Another misconception repeated today—I was bold enough to intervene when the noble Lord, Lord Richard, was speaking about it—is that the Bill will not apply until the next Parliament. I do not understand how that idea has crept into the debate and gets repeated and repeated, because it is simply not the case. Within three months of the Bill coming into force, as I hope it will, we will use its provisions to make a statement on whether the recent European Union treaty change to Article 136 constitutes a transfer or power competence. As we think that it does not, we will then introduce a Bill to ratify that change. Without the EU Bill, none of that would happen.

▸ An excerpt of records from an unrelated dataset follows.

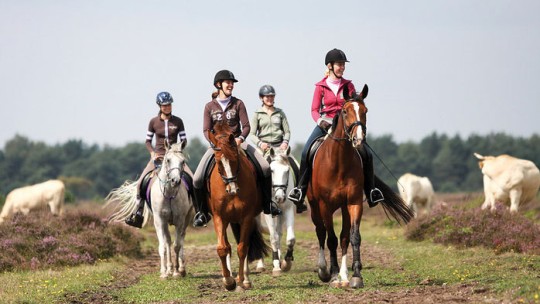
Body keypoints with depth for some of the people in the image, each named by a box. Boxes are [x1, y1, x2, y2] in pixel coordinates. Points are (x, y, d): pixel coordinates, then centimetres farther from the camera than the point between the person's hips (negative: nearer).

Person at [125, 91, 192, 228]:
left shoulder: (178, 121, 3)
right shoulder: (153, 122, 2)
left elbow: (184, 140, 6)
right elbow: (148, 141, 7)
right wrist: (152, 153, -10)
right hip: (158, 156, 0)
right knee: (141, 182, -16)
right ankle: (138, 213, -5)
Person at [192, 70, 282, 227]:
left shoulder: (238, 104, 5)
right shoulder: (210, 107, 4)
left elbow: (246, 126, -1)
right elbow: (206, 130, 0)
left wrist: (240, 138, -21)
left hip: (237, 142, 1)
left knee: (265, 168, -18)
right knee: (197, 179, -18)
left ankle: (268, 204, -1)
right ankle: (201, 212, 2)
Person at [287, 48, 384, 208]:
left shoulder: (348, 85, 7)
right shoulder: (321, 87, 2)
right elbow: (314, 110, 0)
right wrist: (320, 120, -20)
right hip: (325, 124, -1)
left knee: (366, 154, -12)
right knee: (306, 152, -21)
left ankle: (371, 191, 0)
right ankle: (301, 188, -8)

The noble Lord, Lord Triesman, is right: that will not trigger a referendum because of the items under Clause 4(4). However, the Bill will certainly operate and apply in this Parliament to a treaty change that goes through the necessary procedures in this Parliament. It is true that we do not expect to hold a referendum under the Bill during this Parliament, because the coalition Government have said that that they will not agree to any treaty or passerelle that could transfer competence or power from the UK to the EU in this Parliament. However, the existence of the Bill is still a binding force. It is binding on this Government and their actions and views. What I have stated is a political view and an intention of the coalition. It is not the will of Parliament or some entrenched and deep unavoidable force. It is the will of the Government. As we know—perhaps I should not add this point—it is possible for the will of the most determined Government suddenly to go into little U-turns and reverses from time to time. It has happened to us all.